Courez voir ce film. Il est joyeux, poignant, drôle. Actrices et acteurs jouent juste, on est pris dans un tourbillon. Du très bon cinéma, merci aux équipes!
Film magnifique, bien construit, bien écrit, alternant les scènes rythmées et celles plus intimes. Les acteurs et actrices sont excellents. J'ai beaucoup apprécié l'absence de scènes de violence. Qu'elle soit évoquée, suggérée et non montrée, c'est plus fort, plus subtil. En tant que femme, on se sent si proche.
Nécessaire et poignant, tout en étant simple et brut à la fois. On en ressort chamboulé, on se questionne, on se rassure aussi un peu, de savoir que des femmes seront toujours là pour les autres. Sans hésiter un des plus beaux films français de 2026.
Excellent film, proche du documentaire. Les acteurs/actrices sont impressionnants. On passe du rire au larme. Si vous voulez voir un film montrant la réalité du combat des femmes face au patriarcat, foncez. Vraiment je recommande fortement !

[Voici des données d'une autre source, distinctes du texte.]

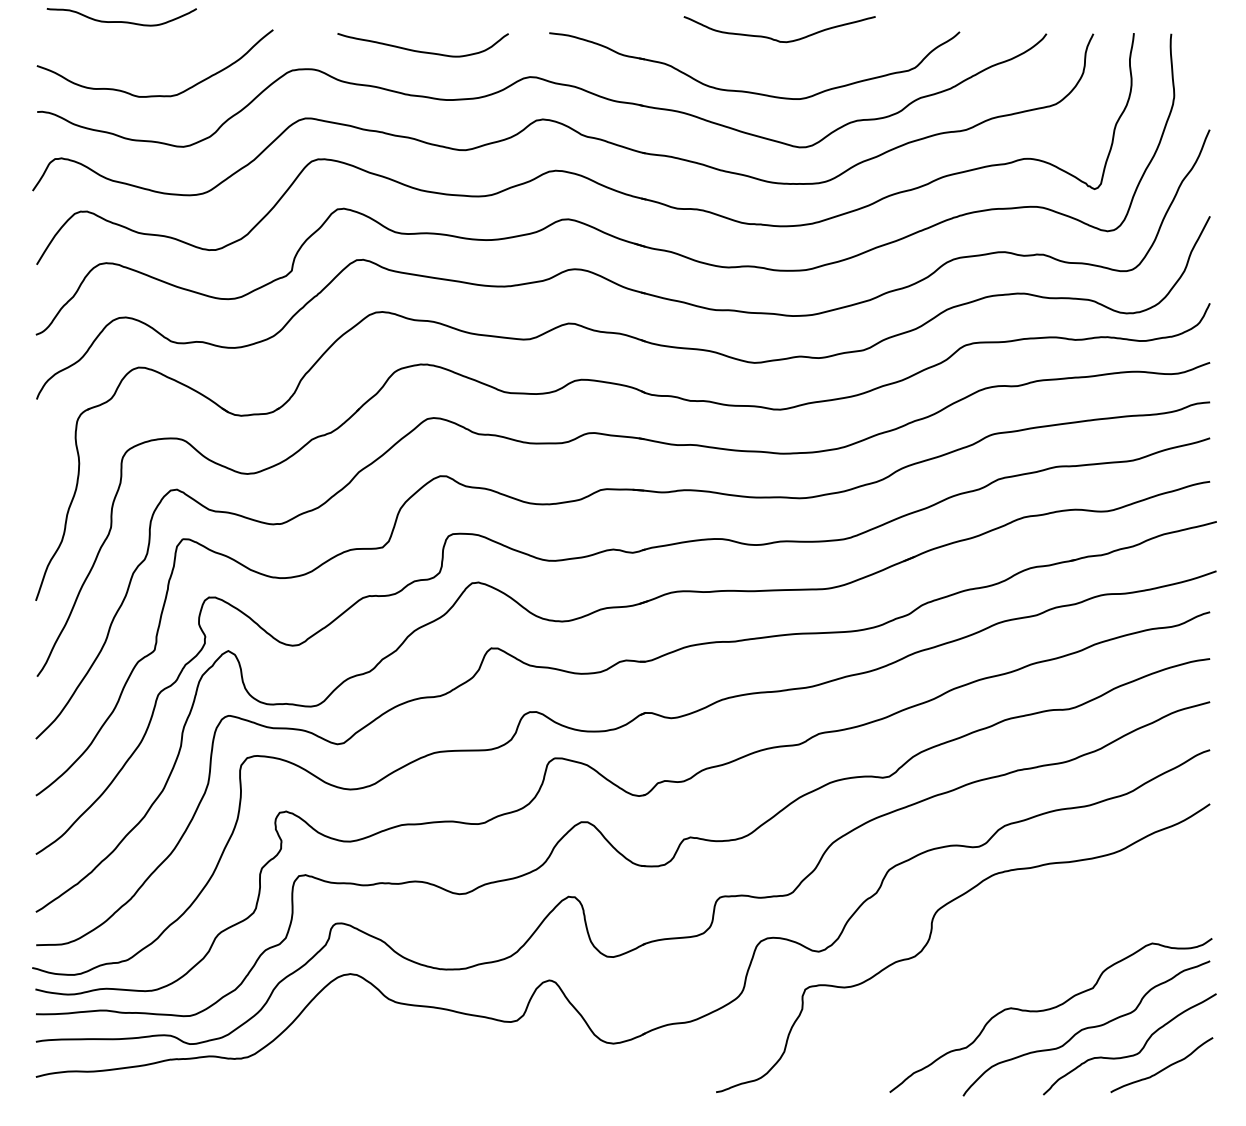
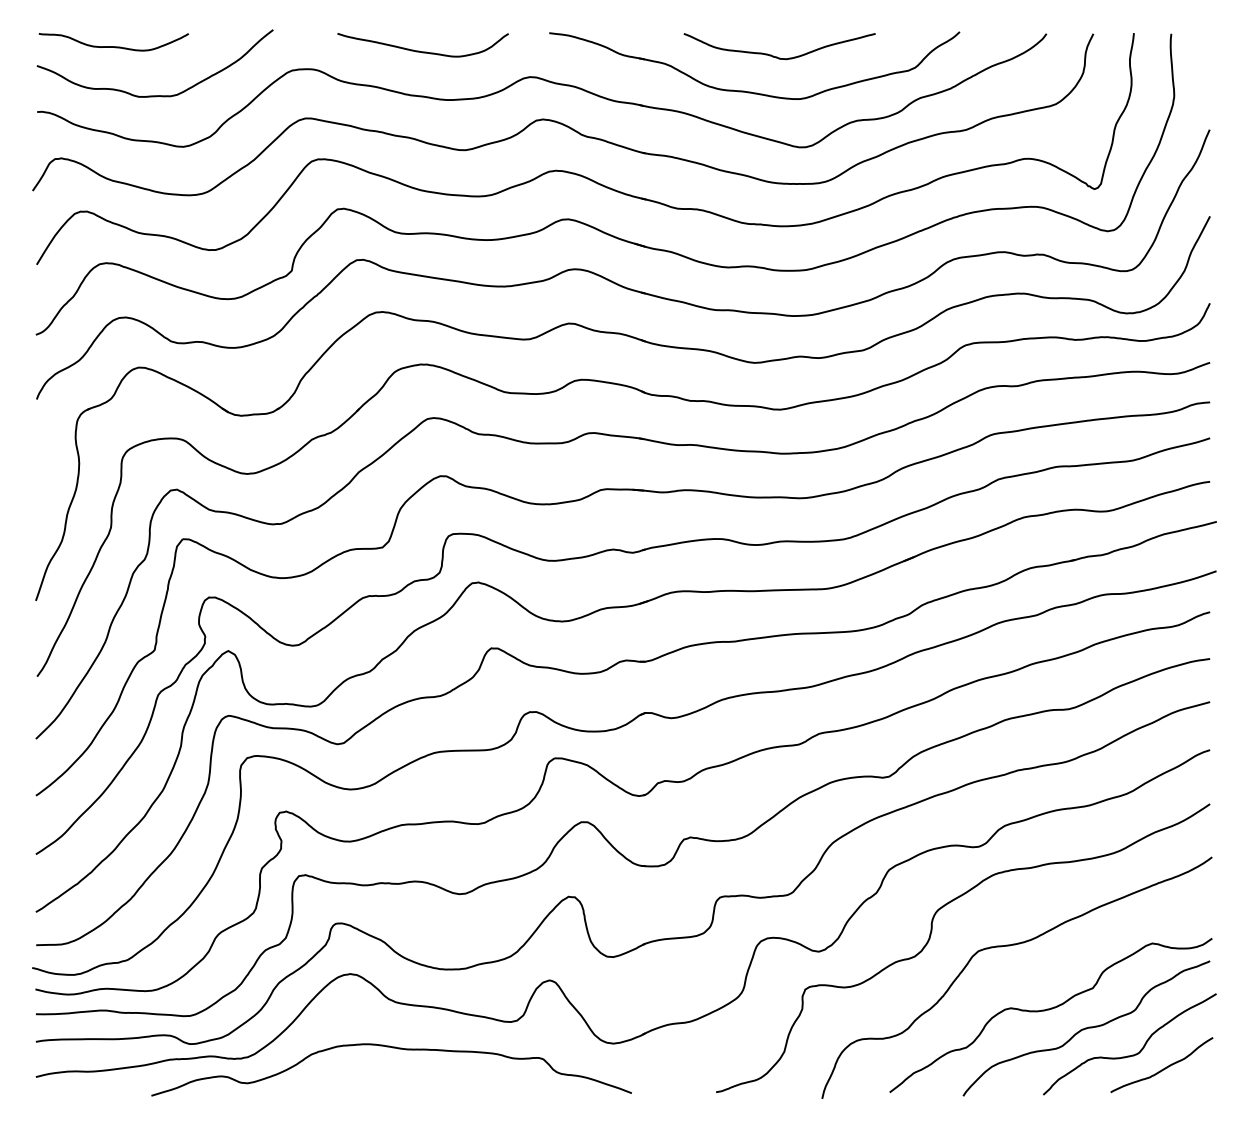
curve at (121, 21) position: (121, 21) -> (113, 46)
curve at (777, 39) position: (777, 39) -> (777, 56)
curve at (1010, 946): none -> present
curve at (392, 1048): none -> present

C'est un film extra-ordinaire. Extra parce qu'il est réalisé et monté avec sincérité. Ordinaire parce que la réalité trouve la voix de son expression quotidienne. Bravo à toutes celles qui, de près ou de loin, ont conté une histoire vraie.
Les actrices sont pas mal mais s'il vous plait écrivez un scénario avec plus d'originalité. J'ai déjà vu ce film 100 fois. C'est dommage car le sujet est fort.